A verdade é que cada pessoa tem uma visão muito particular do mundo — e do dinheiro. As experiências individuais moldam nossas crenças. O que parece maluquice para você pode fazer total sentido para mim. Morgan Housel, que considero um filósofo das finanças, resume isso bem: “As experiências pessoais com dinheiro respondem por 80% da forma como você acha que o mundo funciona.” E isso explica muita coisa.
Eu tive a sorte de começar minha vida financeira já na era do Plano Real. Mas quem tem 50 anos ou mais viveu (e foi marcado) pelo Plano Collor — que, aliás, completou 35 anos mês passado. Dá para entender o trauma de quem teve dinheiro bloqueado por um ano. O problema é quando esse trauma se soma à falta de informação e ao medo constante alimentado pela mídia, nasce uma mistura perigosa de cegueira com ignorância financeira.
Esses dias, conversei com uma conhecida, pessoa bem instruída, que tem uma carteira de imóveis na região. Perguntei como andava o aluguel por temporada. Ela disse que o movimento estava fraco, e por isso resolveu migrar parte dos apartamentos para contratos de longo prazo.
Fiz um exercício que costumo propor aos meus clientes: — Quanto vale esse apartamento que você vai alugar? — Cerca de R$ 1 milhão. — E o aluguel? — R$ 4.500, já que o inquilino paga condomínio e IPTU.
Mostrei que, descontando 12% da imobiliária, 27,5% de IR (pessoa física) e eventuais manutenções, a rentabilidade líquida ficava perto de 0,28% ao mês.
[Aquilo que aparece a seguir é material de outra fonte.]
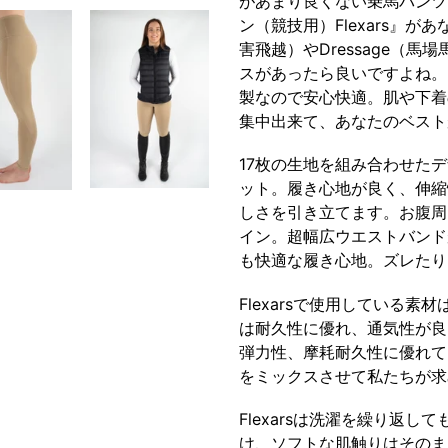
があまり良くない乗馬パンツ
す
ン（競技用）Flexars』があ
る
害飛越）やDressage（
スがあったら良いですよね。コ
製なので安心快適。肌や下着
集中出来て、あなたのベスト
17枚の生地を組み合わせた
ット。履き心地が良く、伸縮性
しさを引き立てます。お腹周
イン。超幅広ウエストバンド
も快適な履き心地。ズレたり
Flexarsで使用している
は耐久性に優れ、通気性が良
弾力性、摩耗耐久性に優れて
をミックスさせて私たちが求
Flexarsは洗濯を繰り返
け、ソフトな肌触りはそのま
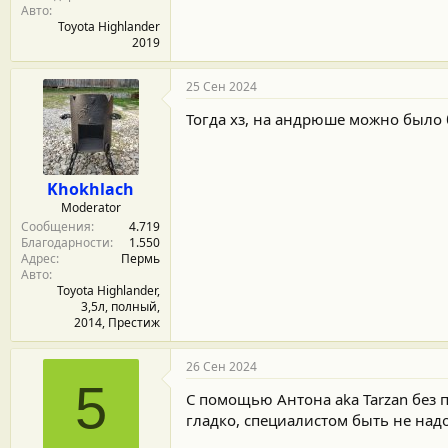
Авто
Toyota Highlander
2019
25 Сен 2024
Тогда хз, на андрюше можно было б
Khokhlach
Moderator
Сообщения
4.719
Благодарности
1.550
Адрес
Пермь
Авто
Toyota Highlander,
3,5л, полный,
2014, Престиж
26 Сен 2024
5
С помощью Антона aka Tarzan без 
гладко, специалистом быть не надо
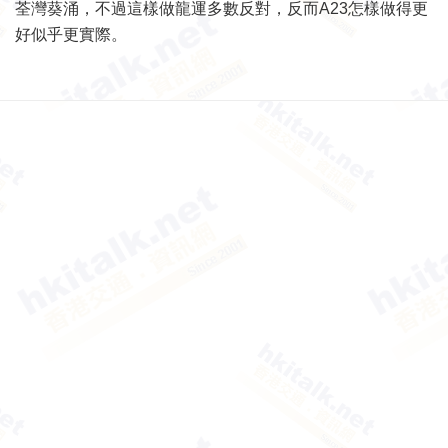
荃灣葵涌，不過這樣做龍運多數反對，反而A23怎樣做得更
好似乎更實際。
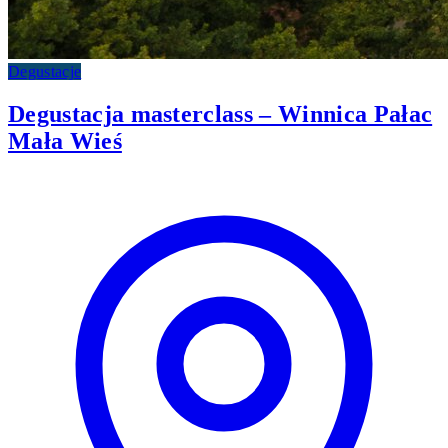
Degustacje
Degustacja masterclass – Winnica Pałac
Mała Wieś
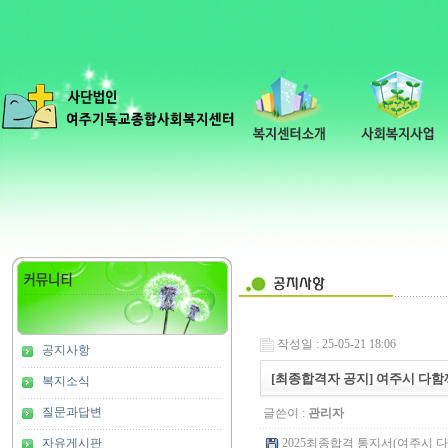
작성일 : 25-05-21 18:06
공지사항
[최종합격자 공지] 여주시 다
복지소식
질문과답변
글쓴이 :
관리자
자유게시판
2025최종합격 통지서(여주시 다함께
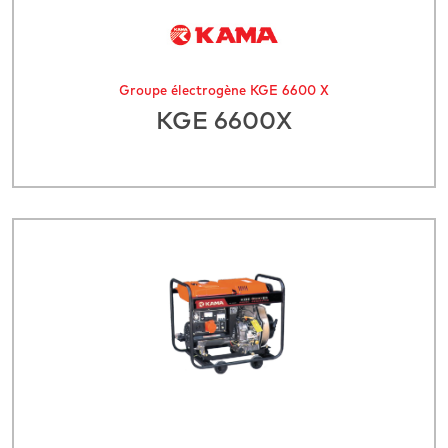
Groupe électrogène KGE 6600 X
KGE 6600X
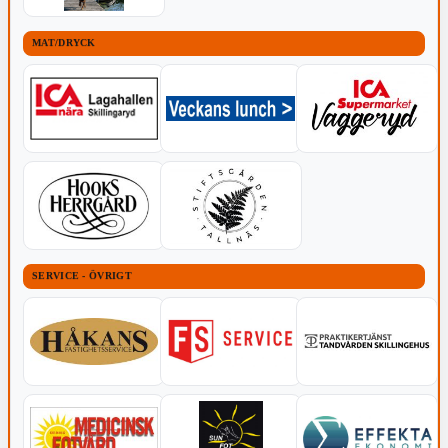
MAT/DRYCK
SERVICE - ÖVRIGT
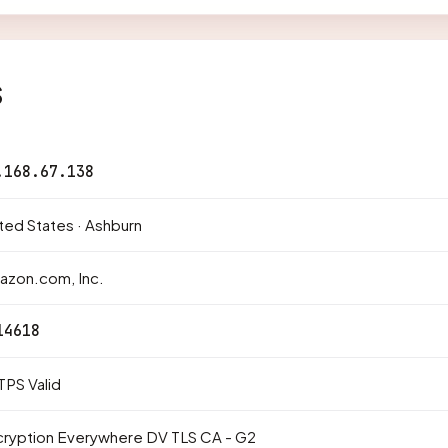
s
.168.67.138
ted States · Ashburn
azon.com, Inc.
14618
PS Valid
cryption Everywhere DV TLS CA - G2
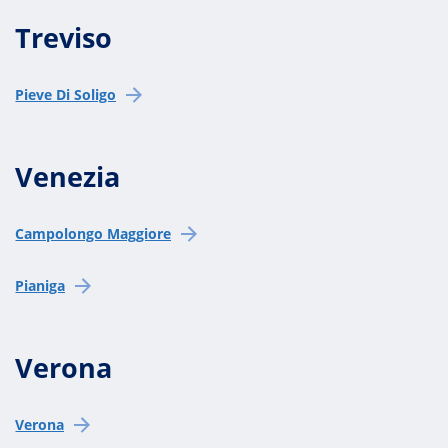
Treviso
Pieve Di Soligo
Venezia
Campolongo Maggiore
Pianiga
Verona
Verona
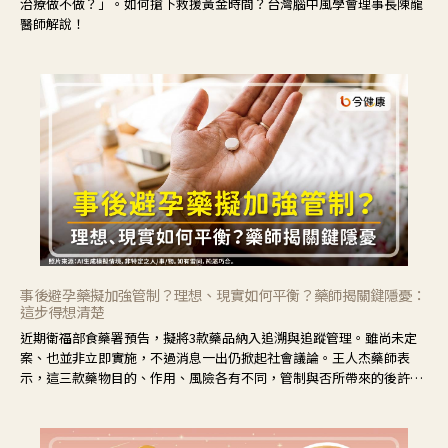
治療做不做？」。如何搶下救援黃金時間？台灣腦中風學會理事長陳龍
醫師解說！
事後避孕藥擬加強管制？理想、現實如何平衡？藥師揭關鍵隱憂：
這步得想清楚
近期衛福部食藥署預告，擬將3款藥品納入追溯與追蹤管理。雖尚未定
案、也並非立即實施，不過消息一出仍掀起社會議論。王人杰藥師表
示，這三款藥物目的、作用、風險各有不同，管制與否所帶來的後許影
響也不同，可先了解其特性。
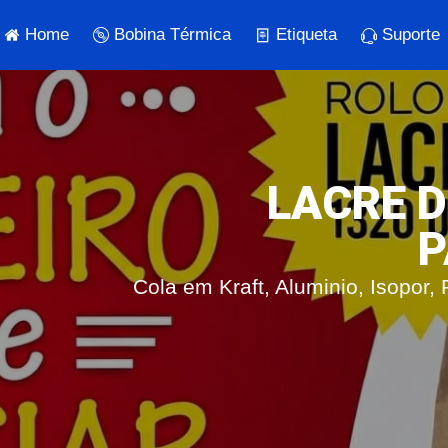
Home
Bobina Térmica
Etiqueta
Suporte
LACRE 
P
Cola em Kraft, Aluminio, Isopor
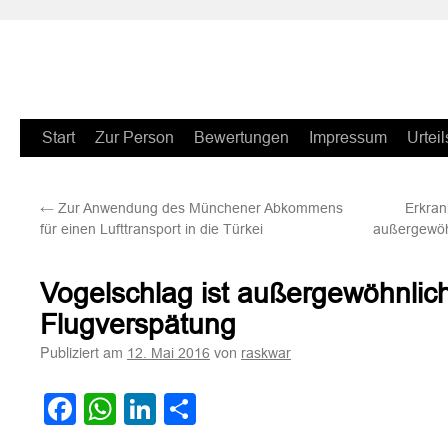
Zum
Start
Zur Person
Bewertungen
Impressum
Urteil
Inhalt
←
Zur Anwendung des Münchener Abkommens
Erkran
springen
für einen Lufttransport in die Türkei
außergewöh
Vogelschlag ist außergewöhnlic
Flugverspätung
Publiziert am
von
12. Mai 2016
raskwar
Facebook
WhatsApp
LinkedIn
Teilen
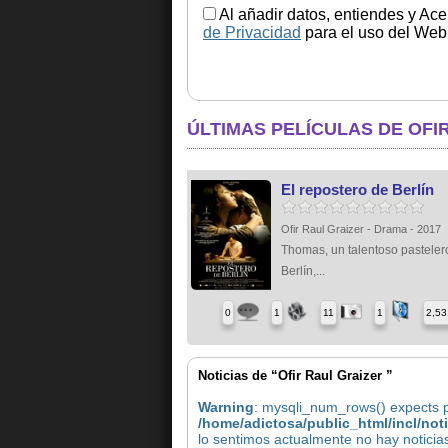
Al añadir datos, entiendes y Ace
de Privacidad
para el uso del Web.
ÚLTIMAS PELÍCULAS DE OFI
El repostero de Berlín
Ofir Raul Graizer - Drama - 2017
Thomas, un talentoso pasteler
Berlín,...
0
1
11
1
2,53
Noticias de “Ofir Raul Graizer ”
Warning
: mysqli_num_rows() expects pa
/home/adictosa/public_html/incl/not
lo sentimos actualmente no hay noticias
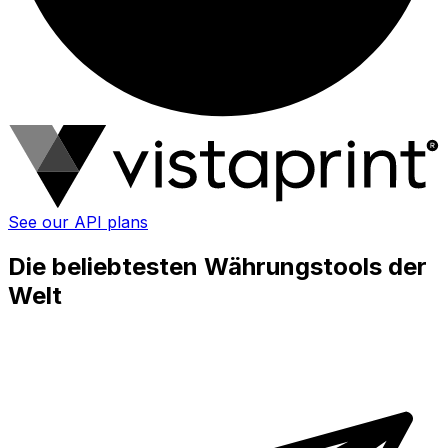
See our API plans
Die beliebtesten Währungstools der
Welt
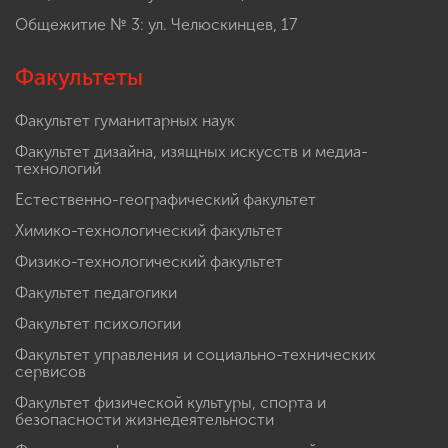
Общежитие № 3: ул. Челюскинцев, 17
Факультеты
Факультет гуманитарных наук
Факультет дизайна, изящных искусств и медиа-
технологий
Естественно-географический факультет
Химико-технологический факультет
Физико-технологический факультет
Факультет педагогики
Факультет психологии
Факультет управления и социально-технических
сервисов
Факультет физической культуры, спорта и
безопасности жизнедеятельности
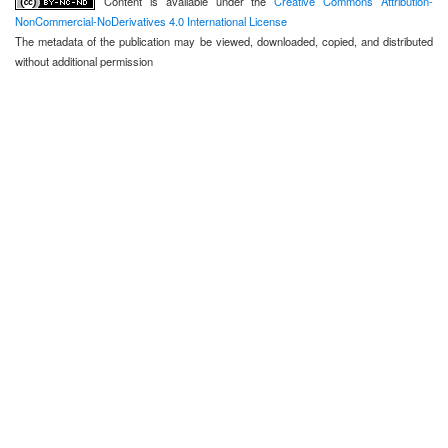
Content is available under the
Creative Commons Attribution-
NonCommercial-NoDerivatives 4.0 International License
The metadata of the publication may be viewed, downloaded, copied, and distributed
without additional permission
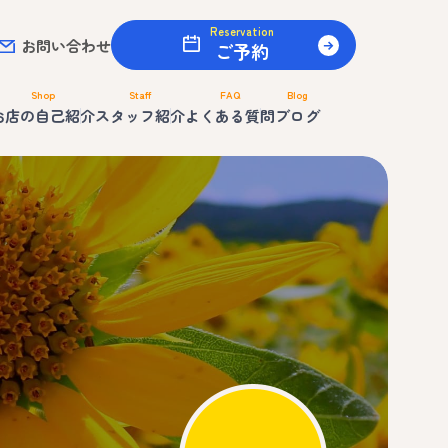
Reservation
お問い合わせ
ご予約
Shop
Staff
FAQ
Blog
お店の自己紹介
スタッフ紹介
よくある質問
ブログ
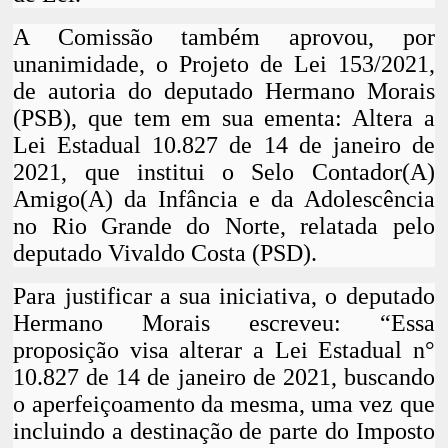
A Comissão também aprovou, por
unanimidade, o Projeto de Lei 153/2021,
de autoria do deputado Hermano Morais
(PSB), que tem em sua ementa: Altera a
Lei Estadual 10.827 de 14 de janeiro de
2021, que institui o Selo Contador(A)
Amigo(A) da Infância e da Adolescência
no Rio Grande do Norte, relatada pelo
deputado Vivaldo Costa (PSD).
Para justificar a sua iniciativa, o deputado
Hermano Morais escreveu: “Essa
proposição visa alterar a Lei Estadual n°
10.827 de 14 de janeiro de 2021, buscando
o aperfeiçoamento da mesma, uma vez que
incluindo a destinação de parte do Imposto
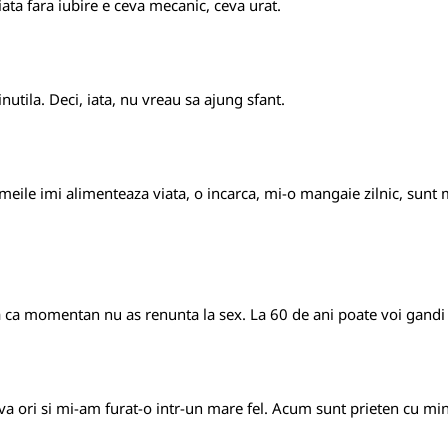
iata fara iubire e ceva mecanic, ceva urat.
nutila. Deci, iata, nu vreau sa ajung sfant.
meile imi alimenteaza viata, o incarca, mi-o mangaie zilnic, sunt 
 ca momentan nu as renunta la sex. La 60 de ani poate voi gandi al
va ori si mi-am furat-o intr-un mare fel. Acum sunt prieten cu mi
Bem abaixo do que se consegue hoje no mercado financeiro — com baixo risco, inclusive.
Expliquei que, com a Selic em 14,25% ao ano e previsão de alta para 15%, é relativamente fácil (e seguro) gerar uma renda mensal líquida acima de R$ 10 mil com esse mesmo R$ 1 milhão. Mas aí veio a resposta que me derrubou:
— Ah, mas no mercado financeiro eu não sei se consigo pegar meu dinheiro de volta. Meus apartamentos ninguém me tira. O governo já pegou dinheiro dos bancos antes, e não duvido que esse governo atual faça de novo.
Nesse momento, tive aquele piripaque clássico do Chaves — curvado pra frente, braços levantados, congelado de susto. (Se não lembrou, digita “piripaque do Chaves” no Google e agradeça depois).
Tentei explicar: governos ainda pegam nosso dinheiro, sim — só que hoje fazem isso via impostos, inflação, ou outras formas mais “modernas”. Em 1990, o dinheiro não foi exatamente “confiscado”, mas bloqueado por um ano. Foi uma medida extrema, em um país com inflação mensal acima de 80%. Depois o valor foi liberado com correção. Não há, hoje, cenário político, fiscal ou legal que sequer flerte com algo semelhante. Mas quando alguém entra em modo “fim do mundo”, não tem racionalidade que resolva. Como diria Housel: é tudo reflexo das experiências passadas.
Respeito quem prefere investir do seu jeito — e acho mesmo que cada um tem que buscar aquilo que lhe traz paz e felicidade. Mas vale lembrar: o medo protege, sim, mas também paralisa. E quando paralisa, ele custa. Custa oportunidades, renda, liberdade. Custa viver o que o dinheiro deveria proporcionar.
Porque no fim das contas, medo pode até proteger, mas definitivamente rende menos que o CDI.